● Your task
Find the number of lines in these records where the word "linecap" appears. Reply with that number and nothing more.

[The data]

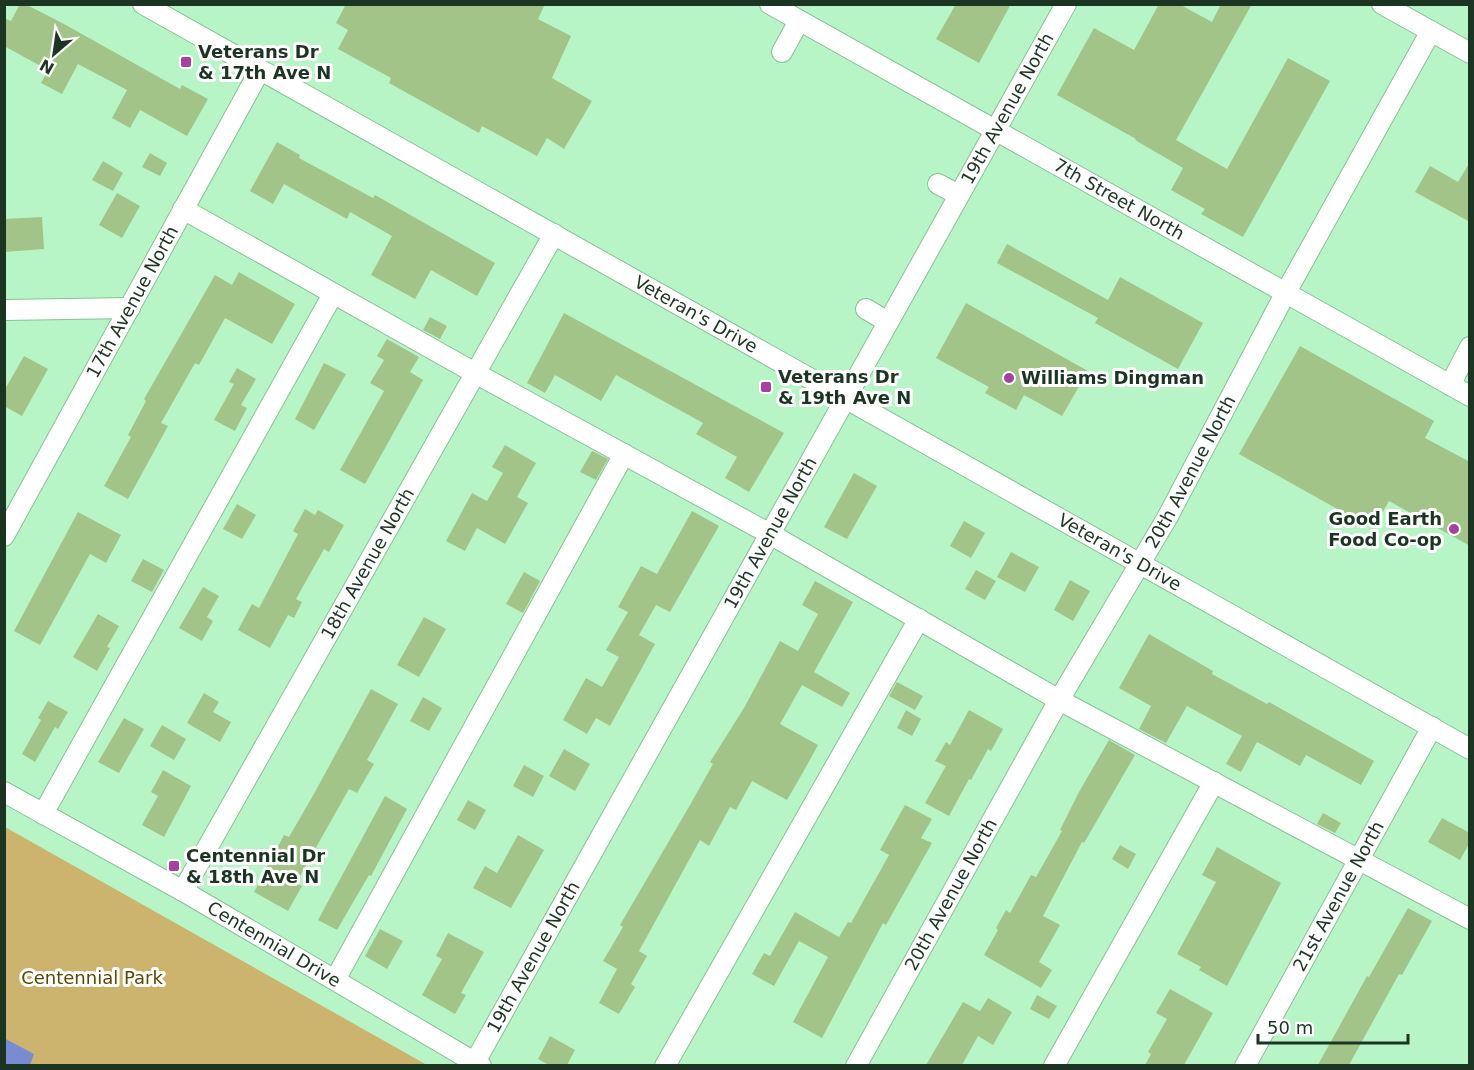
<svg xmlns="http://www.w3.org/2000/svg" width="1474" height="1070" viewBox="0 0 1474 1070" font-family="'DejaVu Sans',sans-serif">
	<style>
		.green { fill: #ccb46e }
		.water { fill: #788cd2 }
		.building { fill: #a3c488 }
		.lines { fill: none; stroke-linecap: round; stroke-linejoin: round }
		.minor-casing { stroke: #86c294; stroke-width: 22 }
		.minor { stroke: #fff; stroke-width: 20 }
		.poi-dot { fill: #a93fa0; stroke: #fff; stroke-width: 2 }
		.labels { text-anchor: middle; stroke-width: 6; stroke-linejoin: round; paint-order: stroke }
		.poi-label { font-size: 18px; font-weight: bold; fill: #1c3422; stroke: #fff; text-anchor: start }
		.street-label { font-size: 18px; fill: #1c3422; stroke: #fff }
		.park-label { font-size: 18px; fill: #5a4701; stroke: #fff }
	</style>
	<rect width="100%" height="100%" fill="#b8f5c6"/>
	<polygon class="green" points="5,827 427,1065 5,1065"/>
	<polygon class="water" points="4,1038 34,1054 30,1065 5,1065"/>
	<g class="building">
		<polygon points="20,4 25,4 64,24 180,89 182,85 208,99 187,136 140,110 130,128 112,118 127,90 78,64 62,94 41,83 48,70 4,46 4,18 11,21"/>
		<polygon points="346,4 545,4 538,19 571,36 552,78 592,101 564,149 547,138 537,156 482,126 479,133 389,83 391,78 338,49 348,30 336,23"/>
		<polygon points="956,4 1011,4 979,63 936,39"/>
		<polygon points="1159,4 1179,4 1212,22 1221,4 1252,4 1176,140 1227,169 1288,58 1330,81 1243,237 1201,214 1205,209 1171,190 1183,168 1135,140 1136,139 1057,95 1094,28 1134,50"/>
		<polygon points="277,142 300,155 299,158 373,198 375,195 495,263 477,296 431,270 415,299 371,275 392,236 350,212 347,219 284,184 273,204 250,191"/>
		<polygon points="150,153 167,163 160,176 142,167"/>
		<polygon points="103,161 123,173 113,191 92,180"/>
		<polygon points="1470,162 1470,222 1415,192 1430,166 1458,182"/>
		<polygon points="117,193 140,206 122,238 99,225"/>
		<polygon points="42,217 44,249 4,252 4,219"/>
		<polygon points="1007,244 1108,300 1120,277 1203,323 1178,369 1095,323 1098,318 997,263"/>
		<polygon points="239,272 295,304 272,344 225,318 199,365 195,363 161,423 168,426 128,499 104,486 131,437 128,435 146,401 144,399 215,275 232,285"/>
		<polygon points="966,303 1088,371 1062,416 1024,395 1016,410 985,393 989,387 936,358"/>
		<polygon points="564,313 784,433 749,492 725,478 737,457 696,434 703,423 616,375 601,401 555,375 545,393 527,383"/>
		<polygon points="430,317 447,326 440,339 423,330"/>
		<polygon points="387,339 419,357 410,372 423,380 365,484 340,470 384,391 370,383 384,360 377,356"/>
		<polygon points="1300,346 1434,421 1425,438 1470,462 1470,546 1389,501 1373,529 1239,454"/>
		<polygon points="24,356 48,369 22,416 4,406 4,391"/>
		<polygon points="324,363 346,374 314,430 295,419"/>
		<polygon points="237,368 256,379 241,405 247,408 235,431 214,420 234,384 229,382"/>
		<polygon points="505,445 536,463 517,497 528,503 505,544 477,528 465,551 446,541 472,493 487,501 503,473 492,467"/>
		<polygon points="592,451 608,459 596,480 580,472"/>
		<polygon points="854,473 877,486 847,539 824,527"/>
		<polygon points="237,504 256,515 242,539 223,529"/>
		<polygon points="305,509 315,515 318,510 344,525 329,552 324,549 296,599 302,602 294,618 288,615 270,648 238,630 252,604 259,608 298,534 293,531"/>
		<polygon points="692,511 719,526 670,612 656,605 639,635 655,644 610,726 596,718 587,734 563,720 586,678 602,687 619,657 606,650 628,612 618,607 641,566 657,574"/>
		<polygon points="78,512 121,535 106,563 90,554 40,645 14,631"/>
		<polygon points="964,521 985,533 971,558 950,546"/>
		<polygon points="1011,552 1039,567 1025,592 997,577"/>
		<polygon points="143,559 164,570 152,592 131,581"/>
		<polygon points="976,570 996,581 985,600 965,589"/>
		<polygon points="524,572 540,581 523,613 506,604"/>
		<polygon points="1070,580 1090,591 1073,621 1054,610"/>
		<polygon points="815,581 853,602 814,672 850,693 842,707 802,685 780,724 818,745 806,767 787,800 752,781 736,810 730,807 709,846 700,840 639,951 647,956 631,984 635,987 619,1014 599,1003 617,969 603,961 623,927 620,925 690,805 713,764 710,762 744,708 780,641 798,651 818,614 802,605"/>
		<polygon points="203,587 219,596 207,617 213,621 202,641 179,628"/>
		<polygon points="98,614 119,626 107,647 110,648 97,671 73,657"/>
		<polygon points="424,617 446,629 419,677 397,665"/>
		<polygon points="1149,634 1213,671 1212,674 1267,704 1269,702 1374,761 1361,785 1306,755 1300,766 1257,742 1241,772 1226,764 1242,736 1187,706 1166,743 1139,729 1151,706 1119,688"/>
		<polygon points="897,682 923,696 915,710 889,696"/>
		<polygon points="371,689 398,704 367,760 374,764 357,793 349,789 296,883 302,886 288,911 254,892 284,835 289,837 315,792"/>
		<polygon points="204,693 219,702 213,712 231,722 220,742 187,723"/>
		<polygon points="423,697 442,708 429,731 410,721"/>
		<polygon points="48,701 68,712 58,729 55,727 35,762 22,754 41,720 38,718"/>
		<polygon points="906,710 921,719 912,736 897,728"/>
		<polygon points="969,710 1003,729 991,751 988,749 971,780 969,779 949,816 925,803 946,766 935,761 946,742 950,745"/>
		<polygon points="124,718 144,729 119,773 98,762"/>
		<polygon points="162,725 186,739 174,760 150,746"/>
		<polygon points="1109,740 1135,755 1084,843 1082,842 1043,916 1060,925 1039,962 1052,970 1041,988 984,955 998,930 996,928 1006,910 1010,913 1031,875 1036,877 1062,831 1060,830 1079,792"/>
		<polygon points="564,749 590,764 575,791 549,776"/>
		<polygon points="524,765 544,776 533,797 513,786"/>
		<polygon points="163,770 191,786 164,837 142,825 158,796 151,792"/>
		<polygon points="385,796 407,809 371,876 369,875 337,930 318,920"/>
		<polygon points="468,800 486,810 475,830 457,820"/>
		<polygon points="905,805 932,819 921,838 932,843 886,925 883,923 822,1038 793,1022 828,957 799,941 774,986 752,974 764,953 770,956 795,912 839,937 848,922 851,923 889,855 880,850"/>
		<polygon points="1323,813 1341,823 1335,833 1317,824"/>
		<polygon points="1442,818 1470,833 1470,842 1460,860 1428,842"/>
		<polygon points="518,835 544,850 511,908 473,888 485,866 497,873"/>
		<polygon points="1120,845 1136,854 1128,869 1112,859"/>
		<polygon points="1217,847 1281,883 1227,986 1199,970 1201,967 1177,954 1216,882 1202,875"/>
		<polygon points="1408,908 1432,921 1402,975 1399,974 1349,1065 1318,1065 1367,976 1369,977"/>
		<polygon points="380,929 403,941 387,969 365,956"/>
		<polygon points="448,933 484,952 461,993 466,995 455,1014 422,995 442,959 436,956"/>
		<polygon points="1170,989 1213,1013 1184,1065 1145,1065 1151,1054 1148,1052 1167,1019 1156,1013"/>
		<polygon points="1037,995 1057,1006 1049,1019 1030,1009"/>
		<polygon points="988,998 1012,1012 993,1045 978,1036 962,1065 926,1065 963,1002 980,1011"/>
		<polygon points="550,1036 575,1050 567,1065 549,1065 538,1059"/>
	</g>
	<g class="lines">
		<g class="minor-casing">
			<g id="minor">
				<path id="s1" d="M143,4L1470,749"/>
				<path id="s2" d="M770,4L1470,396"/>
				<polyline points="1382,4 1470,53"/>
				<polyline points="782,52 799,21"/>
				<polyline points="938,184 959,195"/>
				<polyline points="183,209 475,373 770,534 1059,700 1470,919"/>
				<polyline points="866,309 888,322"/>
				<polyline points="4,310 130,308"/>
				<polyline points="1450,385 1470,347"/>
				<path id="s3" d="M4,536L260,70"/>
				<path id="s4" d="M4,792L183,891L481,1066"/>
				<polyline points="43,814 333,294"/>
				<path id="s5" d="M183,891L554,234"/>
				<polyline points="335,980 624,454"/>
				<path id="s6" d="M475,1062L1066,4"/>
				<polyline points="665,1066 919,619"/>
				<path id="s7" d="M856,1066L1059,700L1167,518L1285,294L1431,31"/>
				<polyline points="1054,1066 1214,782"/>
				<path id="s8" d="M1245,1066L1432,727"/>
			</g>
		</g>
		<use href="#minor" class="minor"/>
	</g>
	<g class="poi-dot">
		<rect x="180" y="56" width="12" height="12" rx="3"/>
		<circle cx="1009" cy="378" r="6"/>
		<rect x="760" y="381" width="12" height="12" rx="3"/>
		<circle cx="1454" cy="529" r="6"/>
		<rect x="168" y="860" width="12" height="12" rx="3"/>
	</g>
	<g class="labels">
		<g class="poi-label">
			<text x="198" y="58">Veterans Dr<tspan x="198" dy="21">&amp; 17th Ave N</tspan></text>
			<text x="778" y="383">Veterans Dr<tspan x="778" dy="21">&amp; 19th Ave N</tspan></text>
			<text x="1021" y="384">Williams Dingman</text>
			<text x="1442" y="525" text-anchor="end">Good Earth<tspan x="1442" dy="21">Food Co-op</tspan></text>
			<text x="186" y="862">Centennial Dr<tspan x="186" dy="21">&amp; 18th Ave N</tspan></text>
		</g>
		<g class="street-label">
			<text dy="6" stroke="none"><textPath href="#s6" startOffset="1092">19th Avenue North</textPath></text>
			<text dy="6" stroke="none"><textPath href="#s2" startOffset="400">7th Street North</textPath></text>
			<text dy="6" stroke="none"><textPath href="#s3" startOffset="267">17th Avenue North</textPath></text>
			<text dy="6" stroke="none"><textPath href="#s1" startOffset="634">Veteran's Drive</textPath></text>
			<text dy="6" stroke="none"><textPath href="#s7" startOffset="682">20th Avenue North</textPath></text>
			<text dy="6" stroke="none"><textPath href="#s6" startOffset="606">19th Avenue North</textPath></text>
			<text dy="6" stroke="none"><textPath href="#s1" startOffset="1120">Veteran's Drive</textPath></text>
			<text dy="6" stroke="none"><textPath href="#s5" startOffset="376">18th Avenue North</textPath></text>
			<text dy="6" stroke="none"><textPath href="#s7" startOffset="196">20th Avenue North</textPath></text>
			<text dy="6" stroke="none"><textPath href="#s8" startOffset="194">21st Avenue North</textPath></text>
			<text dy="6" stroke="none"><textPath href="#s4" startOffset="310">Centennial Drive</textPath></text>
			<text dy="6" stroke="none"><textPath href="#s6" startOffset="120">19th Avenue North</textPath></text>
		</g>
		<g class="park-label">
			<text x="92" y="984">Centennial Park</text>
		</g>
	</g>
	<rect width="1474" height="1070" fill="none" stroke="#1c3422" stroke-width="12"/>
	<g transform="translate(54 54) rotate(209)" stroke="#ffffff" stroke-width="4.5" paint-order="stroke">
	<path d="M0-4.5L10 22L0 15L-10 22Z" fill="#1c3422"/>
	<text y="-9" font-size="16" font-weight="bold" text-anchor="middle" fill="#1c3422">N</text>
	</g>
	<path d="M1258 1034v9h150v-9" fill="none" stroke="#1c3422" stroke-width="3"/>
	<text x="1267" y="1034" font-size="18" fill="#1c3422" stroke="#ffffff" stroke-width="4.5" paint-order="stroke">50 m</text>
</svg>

[/The data]
[The data]

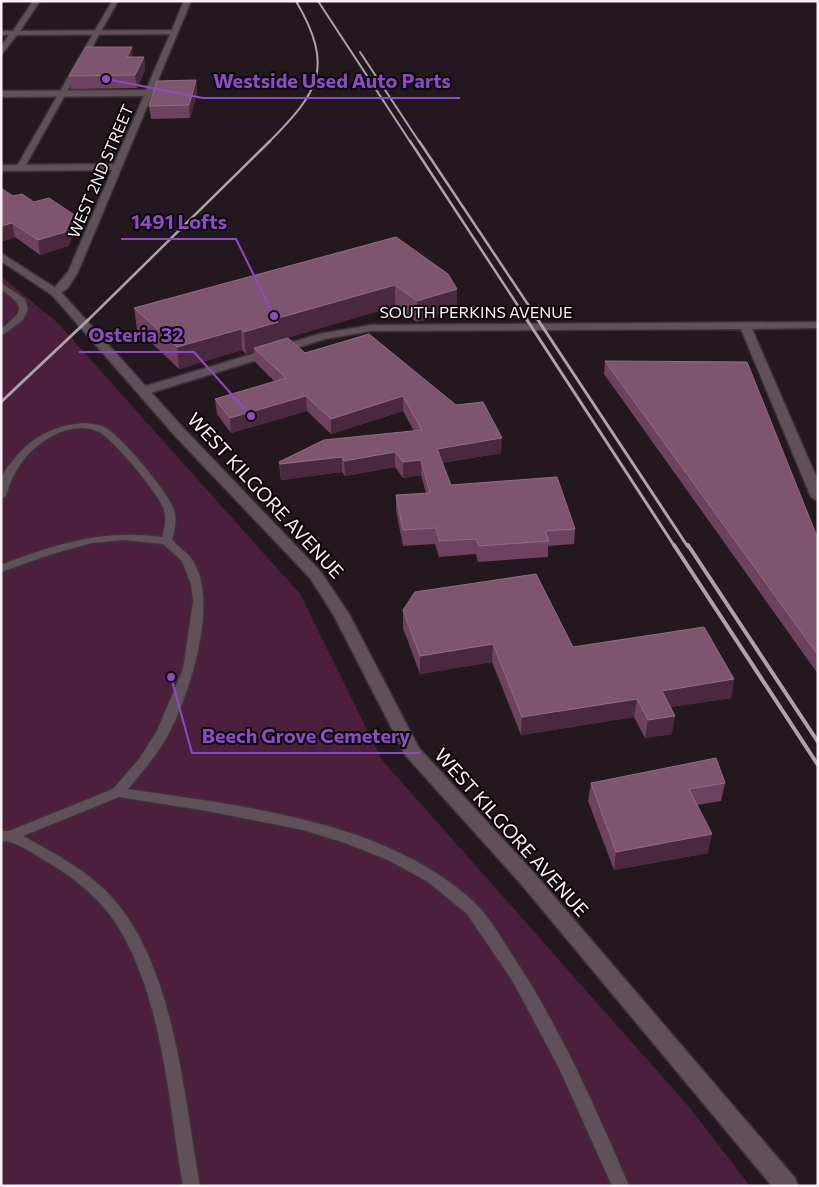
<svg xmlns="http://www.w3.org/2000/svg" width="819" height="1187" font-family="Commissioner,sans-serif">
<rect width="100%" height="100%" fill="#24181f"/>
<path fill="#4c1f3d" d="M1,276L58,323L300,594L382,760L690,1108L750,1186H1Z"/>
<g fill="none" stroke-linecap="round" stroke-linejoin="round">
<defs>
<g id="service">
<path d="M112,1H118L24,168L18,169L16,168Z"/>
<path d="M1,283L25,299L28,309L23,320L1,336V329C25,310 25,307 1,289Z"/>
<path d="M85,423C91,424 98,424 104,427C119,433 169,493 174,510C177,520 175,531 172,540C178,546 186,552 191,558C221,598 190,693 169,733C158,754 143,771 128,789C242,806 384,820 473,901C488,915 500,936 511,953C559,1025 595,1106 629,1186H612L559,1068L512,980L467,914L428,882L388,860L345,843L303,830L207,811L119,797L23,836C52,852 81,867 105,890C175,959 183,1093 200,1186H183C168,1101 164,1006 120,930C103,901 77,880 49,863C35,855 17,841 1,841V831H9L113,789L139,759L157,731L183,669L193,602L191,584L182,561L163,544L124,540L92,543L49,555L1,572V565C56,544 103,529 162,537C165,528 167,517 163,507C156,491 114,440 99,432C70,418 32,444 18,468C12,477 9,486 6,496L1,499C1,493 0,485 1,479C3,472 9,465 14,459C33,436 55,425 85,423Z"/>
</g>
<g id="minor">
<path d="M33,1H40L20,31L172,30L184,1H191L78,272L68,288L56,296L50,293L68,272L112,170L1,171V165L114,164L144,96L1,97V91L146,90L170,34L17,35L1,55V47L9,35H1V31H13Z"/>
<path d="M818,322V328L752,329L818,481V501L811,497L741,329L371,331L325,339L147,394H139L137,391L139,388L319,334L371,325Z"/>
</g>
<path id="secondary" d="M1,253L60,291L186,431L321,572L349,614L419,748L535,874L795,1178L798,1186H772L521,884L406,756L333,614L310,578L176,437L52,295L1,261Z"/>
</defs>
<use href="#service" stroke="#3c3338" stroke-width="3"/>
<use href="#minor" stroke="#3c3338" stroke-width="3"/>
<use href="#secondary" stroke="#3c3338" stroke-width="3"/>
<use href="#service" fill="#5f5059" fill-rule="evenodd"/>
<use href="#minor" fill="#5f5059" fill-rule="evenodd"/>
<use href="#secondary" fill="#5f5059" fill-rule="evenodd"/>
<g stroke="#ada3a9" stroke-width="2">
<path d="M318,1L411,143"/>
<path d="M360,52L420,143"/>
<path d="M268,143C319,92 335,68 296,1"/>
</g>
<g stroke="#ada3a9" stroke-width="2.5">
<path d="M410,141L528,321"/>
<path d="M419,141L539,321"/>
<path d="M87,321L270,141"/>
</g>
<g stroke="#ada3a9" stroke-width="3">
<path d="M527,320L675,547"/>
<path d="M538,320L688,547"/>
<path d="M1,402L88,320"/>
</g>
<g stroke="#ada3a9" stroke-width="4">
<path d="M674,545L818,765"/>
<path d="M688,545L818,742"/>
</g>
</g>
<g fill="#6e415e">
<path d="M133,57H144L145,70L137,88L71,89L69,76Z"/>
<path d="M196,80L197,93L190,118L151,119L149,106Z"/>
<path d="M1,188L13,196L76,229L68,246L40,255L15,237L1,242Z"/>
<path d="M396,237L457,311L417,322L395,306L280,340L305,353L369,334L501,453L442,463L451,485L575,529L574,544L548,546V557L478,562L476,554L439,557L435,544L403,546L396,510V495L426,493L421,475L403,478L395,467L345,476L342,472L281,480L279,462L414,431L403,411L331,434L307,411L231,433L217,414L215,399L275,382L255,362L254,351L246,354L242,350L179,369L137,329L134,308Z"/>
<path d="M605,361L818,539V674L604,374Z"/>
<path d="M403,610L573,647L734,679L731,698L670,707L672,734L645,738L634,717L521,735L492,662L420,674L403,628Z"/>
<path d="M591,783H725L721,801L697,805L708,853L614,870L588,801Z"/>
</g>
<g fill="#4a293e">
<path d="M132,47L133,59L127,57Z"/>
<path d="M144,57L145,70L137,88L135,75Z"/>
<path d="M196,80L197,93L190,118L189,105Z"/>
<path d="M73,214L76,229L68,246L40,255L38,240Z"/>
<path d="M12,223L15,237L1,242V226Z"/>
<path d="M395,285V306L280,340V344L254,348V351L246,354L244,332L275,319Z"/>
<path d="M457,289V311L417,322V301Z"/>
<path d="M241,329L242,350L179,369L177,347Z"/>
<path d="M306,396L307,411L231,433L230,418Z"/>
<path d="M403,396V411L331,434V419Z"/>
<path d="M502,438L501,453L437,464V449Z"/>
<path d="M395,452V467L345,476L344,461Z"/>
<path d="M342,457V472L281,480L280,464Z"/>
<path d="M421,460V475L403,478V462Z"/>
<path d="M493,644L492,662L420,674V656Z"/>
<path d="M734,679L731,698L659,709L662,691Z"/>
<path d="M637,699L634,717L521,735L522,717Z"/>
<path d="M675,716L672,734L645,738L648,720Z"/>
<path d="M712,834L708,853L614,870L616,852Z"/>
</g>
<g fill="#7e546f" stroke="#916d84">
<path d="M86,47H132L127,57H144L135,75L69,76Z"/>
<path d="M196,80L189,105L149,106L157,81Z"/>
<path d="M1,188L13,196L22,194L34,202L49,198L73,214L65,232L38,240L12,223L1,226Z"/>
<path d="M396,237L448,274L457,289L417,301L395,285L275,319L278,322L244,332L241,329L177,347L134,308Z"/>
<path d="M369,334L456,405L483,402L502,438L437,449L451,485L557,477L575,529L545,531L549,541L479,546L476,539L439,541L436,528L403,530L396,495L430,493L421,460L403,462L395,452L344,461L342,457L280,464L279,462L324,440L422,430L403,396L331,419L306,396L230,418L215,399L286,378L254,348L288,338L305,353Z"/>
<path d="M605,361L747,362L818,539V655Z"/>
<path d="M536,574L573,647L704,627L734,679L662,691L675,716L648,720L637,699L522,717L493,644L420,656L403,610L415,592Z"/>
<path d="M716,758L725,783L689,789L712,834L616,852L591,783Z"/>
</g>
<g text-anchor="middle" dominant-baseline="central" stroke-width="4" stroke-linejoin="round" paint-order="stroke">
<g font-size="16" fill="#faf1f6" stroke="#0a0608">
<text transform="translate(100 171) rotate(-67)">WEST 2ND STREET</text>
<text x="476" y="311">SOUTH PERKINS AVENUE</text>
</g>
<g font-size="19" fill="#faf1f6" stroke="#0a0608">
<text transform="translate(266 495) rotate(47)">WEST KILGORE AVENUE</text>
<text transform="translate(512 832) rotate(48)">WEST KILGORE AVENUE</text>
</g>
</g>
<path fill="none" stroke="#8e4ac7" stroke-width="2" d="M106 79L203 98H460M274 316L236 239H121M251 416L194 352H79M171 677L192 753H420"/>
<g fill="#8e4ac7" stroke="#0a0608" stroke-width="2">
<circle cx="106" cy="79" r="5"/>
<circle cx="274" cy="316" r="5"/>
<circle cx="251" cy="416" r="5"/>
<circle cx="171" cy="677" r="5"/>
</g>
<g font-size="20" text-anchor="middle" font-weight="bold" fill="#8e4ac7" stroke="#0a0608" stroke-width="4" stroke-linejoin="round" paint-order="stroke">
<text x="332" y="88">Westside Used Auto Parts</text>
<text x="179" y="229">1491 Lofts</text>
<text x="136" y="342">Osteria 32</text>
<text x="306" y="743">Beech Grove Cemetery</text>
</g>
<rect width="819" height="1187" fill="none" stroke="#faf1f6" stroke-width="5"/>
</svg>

[/The data]

● Completed exercise
2